━━ Supplied material

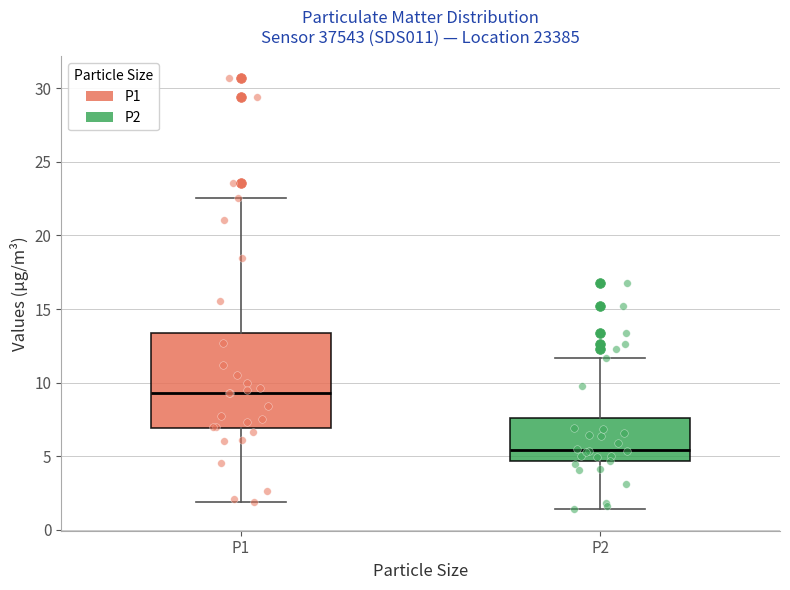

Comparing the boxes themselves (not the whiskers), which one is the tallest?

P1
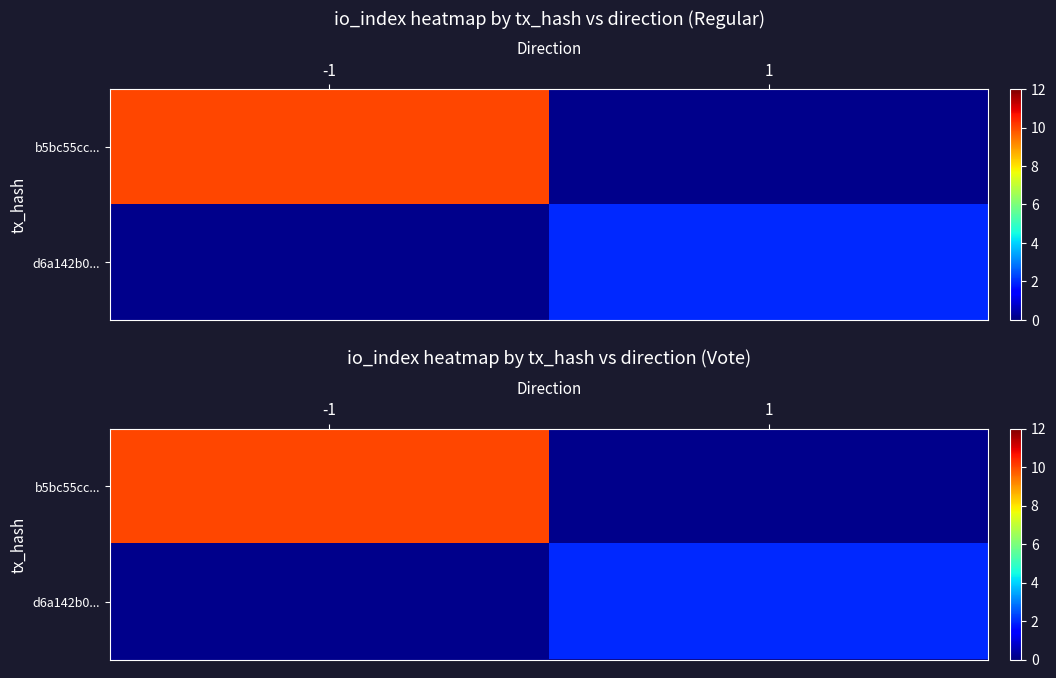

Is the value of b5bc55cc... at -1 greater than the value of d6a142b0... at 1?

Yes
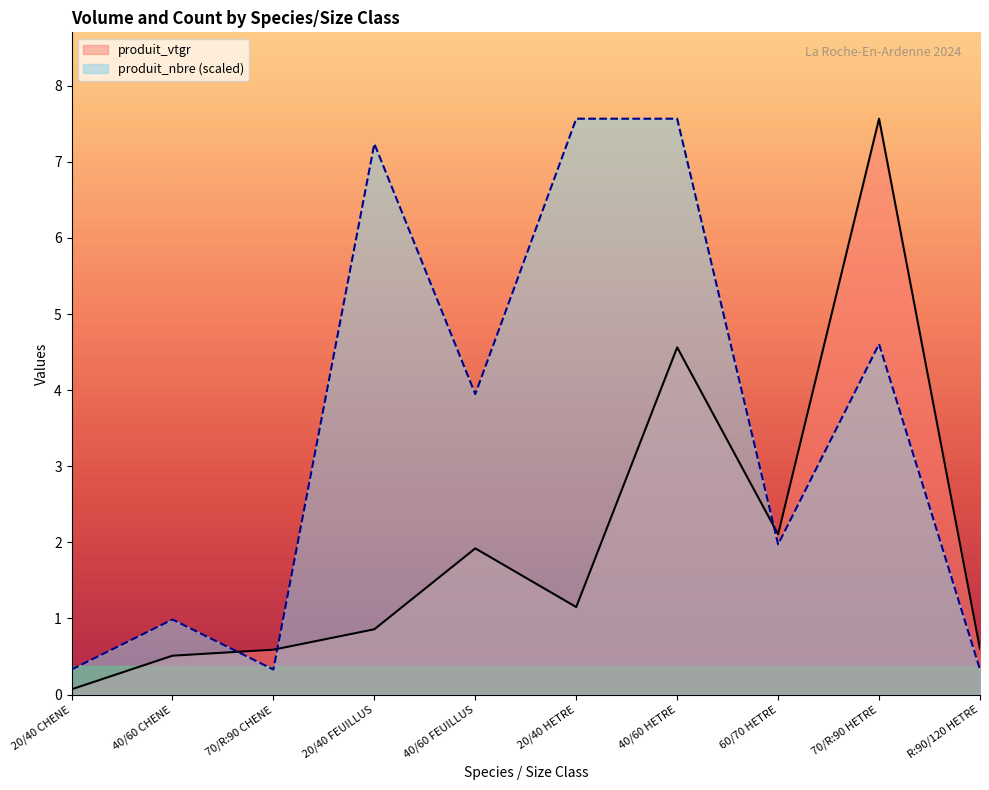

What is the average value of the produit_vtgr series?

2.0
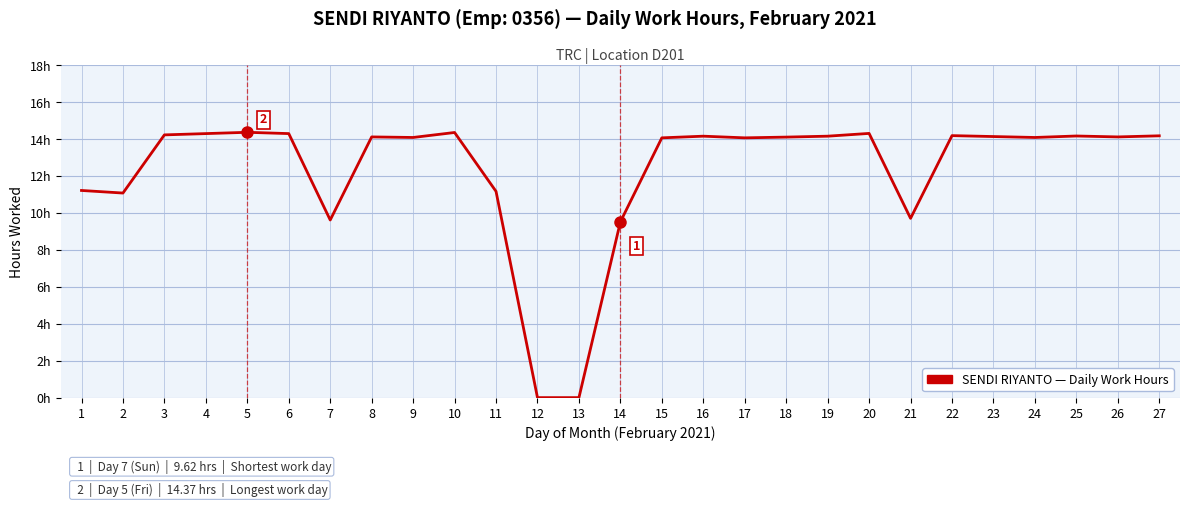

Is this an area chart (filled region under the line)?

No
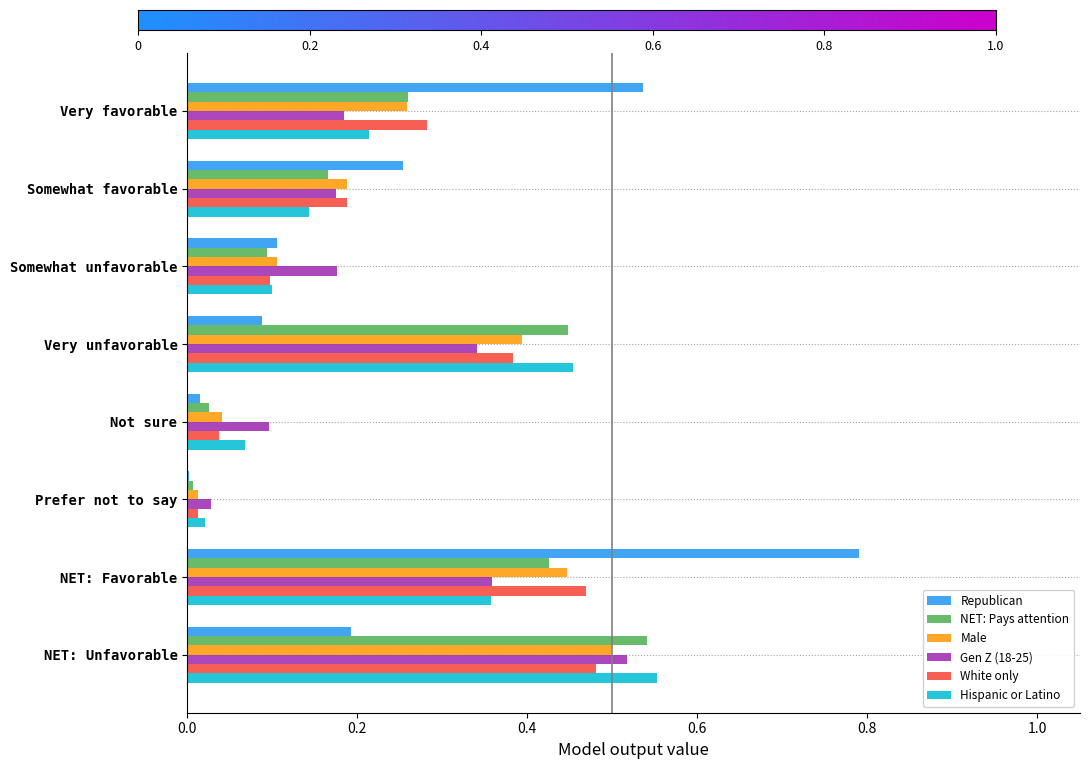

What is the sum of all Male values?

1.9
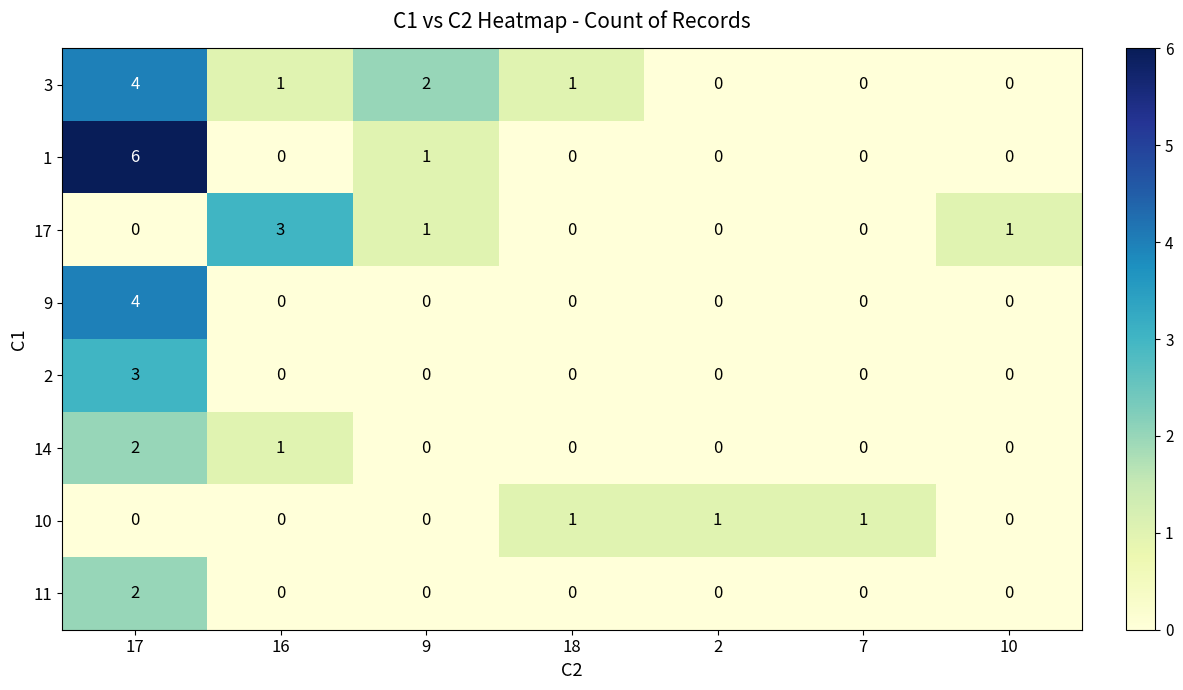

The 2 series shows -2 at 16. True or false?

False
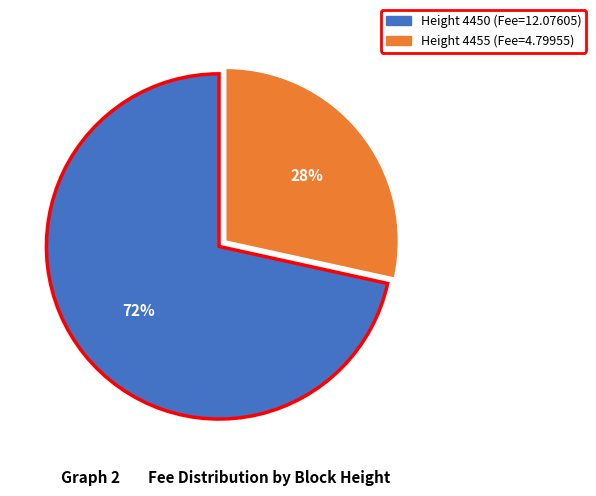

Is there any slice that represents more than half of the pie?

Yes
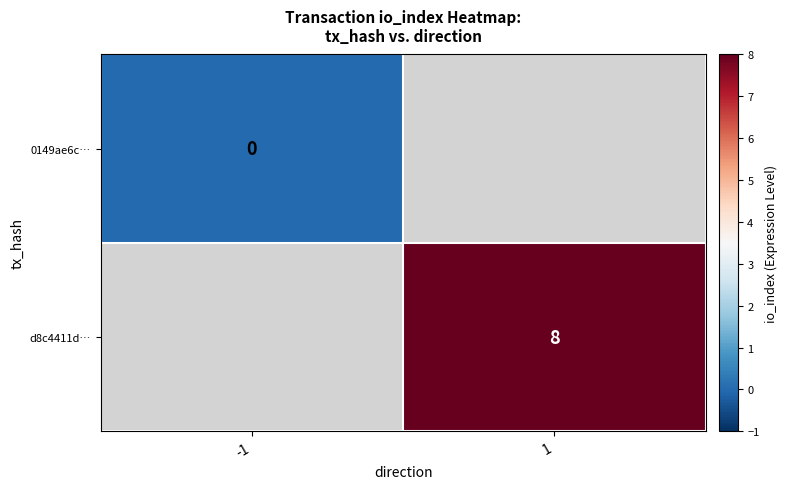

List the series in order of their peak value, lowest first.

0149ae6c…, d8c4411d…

━━━━

◆ Work request: Return the rows word for word, starting with the line that contains "Is the value" and continuing through the end of the rows, leaving out the pictures.

◆ Response to the exercise:
Is the value of b5bc55cc... at -1 greater than the value of d6a142b0... at 1?

Yes

What is the average value of the produit_vtgr series?

2.0

Is this an area chart (filled region under the line)?

No

What is the sum of all Male values?

1.9

The 2 series shows -2 at 16. True or false?

False

Is there any slice that represents more than half of the pie?

Yes

List the series in order of their peak value, lowest first.

0149ae6c…, d8c4411d…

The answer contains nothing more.